今日も今日とて平和な日常が始まっていた。


「えーと、次の準備はっ……と」


パタパタとちいさな翼を羽ばたかせてなにやら準備していているのはスズメの綱吉だ。

これまたちいさな口には赤い木の実を咥えて運んでいる。


「これと、あとなんだっけ」


ちゅんっと小首をかしげて悩む姿はとても楽しそうだ。これから先おこるであろうことを思ってのことだろう。


「よいしょっと」


住処にしている木に止まると、巣に赤い実を置いた。そして思案気に巣に溜めた色とりどりの木の実を見やる。


「あとは、黄色の木の実で終わりかな」


「よし、探してこよう」と翼を広げて飛び立とうとした瞬間――。


「やぁ綱吉。今日は珍しく早起きだね」


颯爽と一羽のヒバリが綱吉の目の前に現れた。


「ヒっ、ヒバリさん!」


慌てた様子で綱吉が巣に戻る。

一羽のヒバリ――恭弥はパッと枝に止まると綱吉に近寄ってきた。綱吉は翼を広げ巣の中にある木の実を隠す。


「おおおおおおはようございます!」
「なに驚いてるの」
「いえ、なんでもないです!」
「ふーん……」


探るような視線から逃れようと必死で眼球を動かしながら返答する。
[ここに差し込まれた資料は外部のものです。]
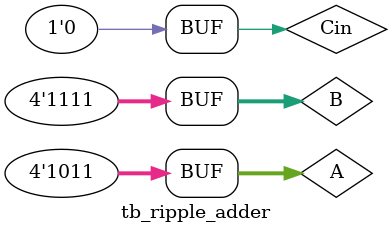
<source format=v>
`timescale 1ns/1ns
module tb_ripple_adder();
  reg [3:0] A; 
  reg [3:0] B;
  reg Cin;
  wire [3:0] Sum;
  wire Cout;
 
  ripple_adder ripple_adder1(.A(A),.B(B),.Cin(Cin),.Sum(Sum),.Cout(Cout));
 
  initial 
    begin
      A <= 4'b1011;
      B <= 4'b1111;
      Cin <= 1'b0;
    end
  
  initial 
    begin 
      $monitor("A=%b B=%b Cin=%b Sum=%b Cout=%b",A,B,Cin,Sum,Cout);
    end
  
  initial
    begin
       $dumpfile("dump.vcd"); 
       $dumpvars(1);
    end
  
 endmodule 

</source>
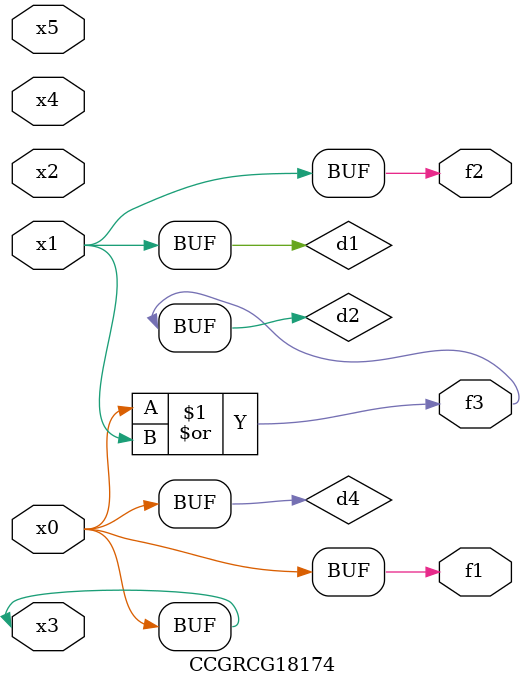
<source format=v>
module CCGRCG18174(
	input x0, x1, x2, x3, x4, x5,
	output f1, f2, f3
);

	wire d1, d2, d3, d4;

	and (d1, x1);
	or (d2, x0, x1);
	nand (d3, x0, x5);
	buf (d4, x0, x3);
	assign f1 = d4;
	assign f2 = d1;
	assign f3 = d2;
endmodule

</source>
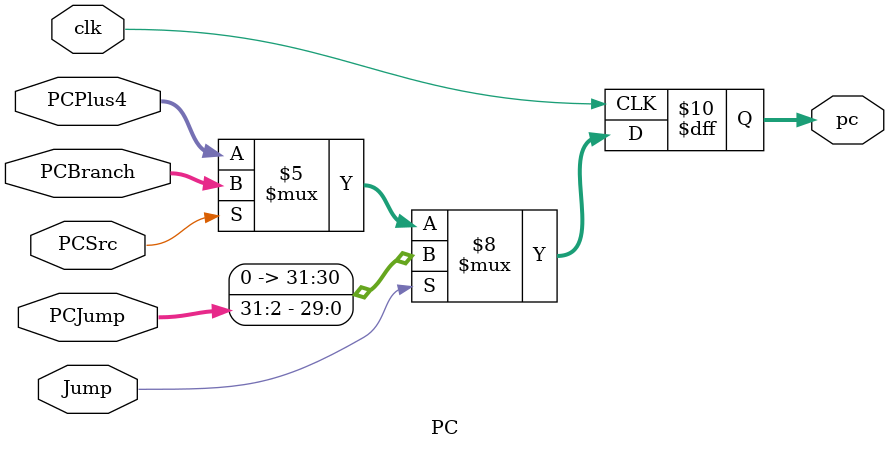
<source format=v>
`timescale 1ns / 1ps
module PC(
input clk,
input PCSrc,
input Jump,
input [31:0] PCBranch,
input [31:0] PCJump,
input [31:0] PCPlus4,
output reg [31:0] pc
    );

initial pc = 0;

always@(posedge clk)
begin 
  if(Jump)
  pc <= PCJump >> 2;
  else if(PCSrc)
  pc <= PCBranch ;
  else
   pc <= PCPlus4;
end 

endmodule

</source>
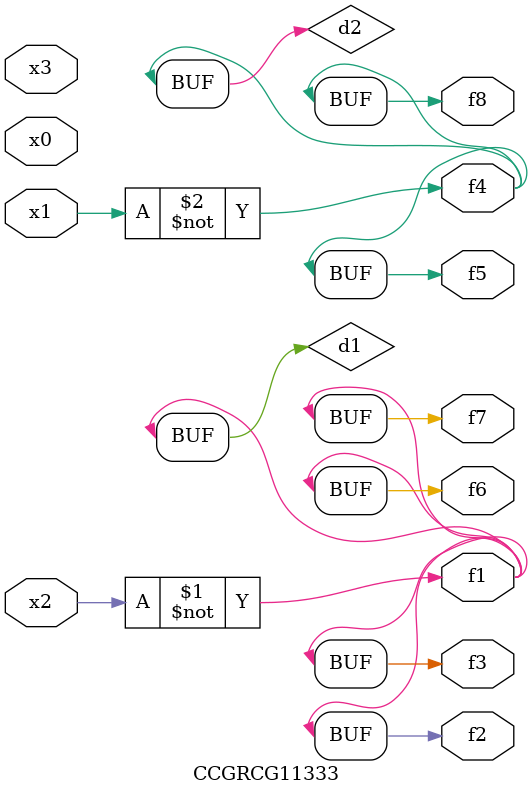
<source format=v>
module CCGRCG11333(
	input x0, x1, x2, x3,
	output f1, f2, f3, f4, f5, f6, f7, f8
);

	wire d1, d2;

	xnor (d1, x2);
	not (d2, x1);
	assign f1 = d1;
	assign f2 = d1;
	assign f3 = d1;
	assign f4 = d2;
	assign f5 = d2;
	assign f6 = d1;
	assign f7 = d1;
	assign f8 = d2;
endmodule

</source>
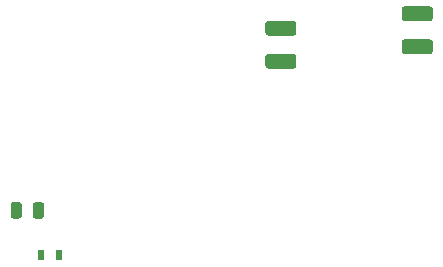
<source format=gbr>
G04 #@! TF.GenerationSoftware,KiCad,Pcbnew,(5.1.6-0-10_14)*
G04 #@! TF.CreationDate,2020-05-23T00:01:56+02:00*
G04 #@! TF.ProjectId,arduino_nano_reflow_TRIAC_v1_0,61726475-696e-46f5-9f6e-616e6f5f7265,1.0*
G04 #@! TF.SameCoordinates,Original*
G04 #@! TF.FileFunction,Paste,Top*
G04 #@! TF.FilePolarity,Positive*
%FSLAX46Y46*%
G04 Gerber Fmt 4.6, Leading zero omitted, Abs format (unit mm)*
G04 Created by KiCad (PCBNEW (5.1.6-0-10_14)) date 2020-05-23 00:01:56*
%MOMM*%
%LPD*%
G01*
G04 APERTURE LIST*
%ADD10R,0.500000X0.900000*%
G04 APERTURE END LIST*
G36*
G01*
X153378140Y-91372230D02*
X153378140Y-90459730D01*
G75*
G02*
X153621890Y-90215980I243750J0D01*
G01*
X154109390Y-90215980D01*
G75*
G02*
X154353140Y-90459730I0J-243750D01*
G01*
X154353140Y-91372230D01*
G75*
G02*
X154109390Y-91615980I-243750J0D01*
G01*
X153621890Y-91615980D01*
G75*
G02*
X153378140Y-91372230I0J243750D01*
G01*
G37*
G36*
G01*
X151503140Y-91372230D02*
X151503140Y-90459730D01*
G75*
G02*
X151746890Y-90215980I243750J0D01*
G01*
X152234390Y-90215980D01*
G75*
G02*
X152478140Y-90459730I0J-243750D01*
G01*
X152478140Y-91372230D01*
G75*
G02*
X152234390Y-91615980I-243750J0D01*
G01*
X151746890Y-91615980D01*
G75*
G02*
X151503140Y-91372230I0J243750D01*
G01*
G37*
G36*
G01*
X175461820Y-76124260D02*
X173311820Y-76124260D01*
G75*
G02*
X173061820Y-75874260I0J250000D01*
G01*
X173061820Y-75124260D01*
G75*
G02*
X173311820Y-74874260I250000J0D01*
G01*
X175461820Y-74874260D01*
G75*
G02*
X175711820Y-75124260I0J-250000D01*
G01*
X175711820Y-75874260D01*
G75*
G02*
X175461820Y-76124260I-250000J0D01*
G01*
G37*
G36*
G01*
X175461820Y-78924260D02*
X173311820Y-78924260D01*
G75*
G02*
X173061820Y-78674260I0J250000D01*
G01*
X173061820Y-77924260D01*
G75*
G02*
X173311820Y-77674260I250000J0D01*
G01*
X175461820Y-77674260D01*
G75*
G02*
X175711820Y-77924260I0J-250000D01*
G01*
X175711820Y-78674260D01*
G75*
G02*
X175461820Y-78924260I-250000J0D01*
G01*
G37*
G36*
G01*
X187020000Y-74895000D02*
X184870000Y-74895000D01*
G75*
G02*
X184620000Y-74645000I0J250000D01*
G01*
X184620000Y-73895000D01*
G75*
G02*
X184870000Y-73645000I250000J0D01*
G01*
X187020000Y-73645000D01*
G75*
G02*
X187270000Y-73895000I0J-250000D01*
G01*
X187270000Y-74645000D01*
G75*
G02*
X187020000Y-74895000I-250000J0D01*
G01*
G37*
G36*
G01*
X187020000Y-77695000D02*
X184870000Y-77695000D01*
G75*
G02*
X184620000Y-77445000I0J250000D01*
G01*
X184620000Y-76695000D01*
G75*
G02*
X184870000Y-76445000I250000J0D01*
G01*
X187020000Y-76445000D01*
G75*
G02*
X187270000Y-76695000I0J-250000D01*
G01*
X187270000Y-77445000D01*
G75*
G02*
X187020000Y-77695000I-250000J0D01*
G01*
G37*
D10*
X155618820Y-94725980D03*
X154118820Y-94725980D03*
M02*

</source>
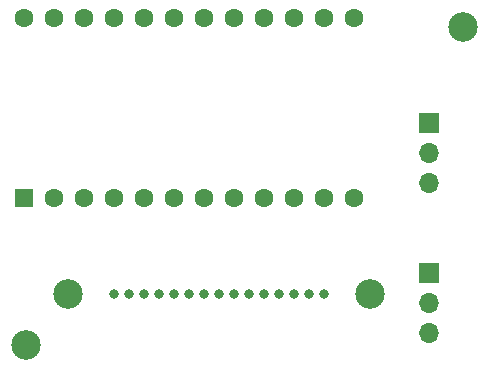
<source format=gbs>
G04 #@! TF.GenerationSoftware,KiCad,Pcbnew,7.0.1*
G04 #@! TF.CreationDate,2023-04-10T14:55:27+02:00*
G04 #@! TF.ProjectId,LightingNodeProV2,4c696768-7469-46e6-974e-6f646550726f,rev?*
G04 #@! TF.SameCoordinates,Original*
G04 #@! TF.FileFunction,Soldermask,Bot*
G04 #@! TF.FilePolarity,Negative*
%FSLAX46Y46*%
G04 Gerber Fmt 4.6, Leading zero omitted, Abs format (unit mm)*
G04 Created by KiCad (PCBNEW 7.0.1) date 2023-04-10 14:55:27*
%MOMM*%
%LPD*%
G01*
G04 APERTURE LIST*
%ADD10C,2.500000*%
%ADD11R,1.700000X1.700000*%
%ADD12O,1.700000X1.700000*%
%ADD13R,1.600000X1.600000*%
%ADD14C,1.600000*%
%ADD15C,0.800000*%
G04 APERTURE END LIST*
D10*
X162920000Y-79680000D03*
D11*
X160020000Y-87820000D03*
D12*
X160020000Y-90360000D03*
X160020000Y-92900000D03*
D13*
X125730000Y-94170000D03*
D14*
X128270000Y-94170000D03*
X130810000Y-94170000D03*
X133350000Y-94170000D03*
X135890000Y-94170000D03*
X138430000Y-94170000D03*
X140970000Y-94170000D03*
X143510000Y-94170000D03*
X146050000Y-94170000D03*
X148590000Y-94170000D03*
X151130000Y-94170000D03*
X153670000Y-94170000D03*
X153670000Y-78930000D03*
X151130000Y-78930000D03*
X148590000Y-78930000D03*
X146050000Y-78930000D03*
X143510000Y-78930000D03*
X140970000Y-78930000D03*
X138430000Y-78930000D03*
X135890000Y-78930000D03*
X133350000Y-78930000D03*
X130810000Y-78930000D03*
X128270000Y-78930000D03*
X125730000Y-78930000D03*
D15*
X133350000Y-102340000D03*
X134620000Y-102340000D03*
X135890000Y-102340000D03*
X137160000Y-102340000D03*
X138430000Y-102340000D03*
X139700000Y-102340000D03*
X140970000Y-102340000D03*
X142240000Y-102340000D03*
X143510000Y-102340000D03*
X144780000Y-102340000D03*
X146050000Y-102340000D03*
X147320000Y-102340000D03*
X148590000Y-102340000D03*
X149860000Y-102340000D03*
X151130000Y-102340000D03*
D10*
X129470000Y-102340000D03*
X155010000Y-102340000D03*
X125920000Y-106680000D03*
D11*
X160020000Y-100520000D03*
D12*
X160020000Y-103060000D03*
X160020000Y-105600000D03*
M02*

</source>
恭弥はどこか気に食わなさそうにため息をつくとさらに綱吉に近付いた。


「な、なんかご用事ですか!?」
「なに? 用事がないと僕は君に会いに来ちゃ駄目なの」
「滅相も御座いません!」


いや、実は心臓に悪いんであんまり来てもらいたくないんですが……。とは流石に言えず、引き攣った笑顔をうかべる。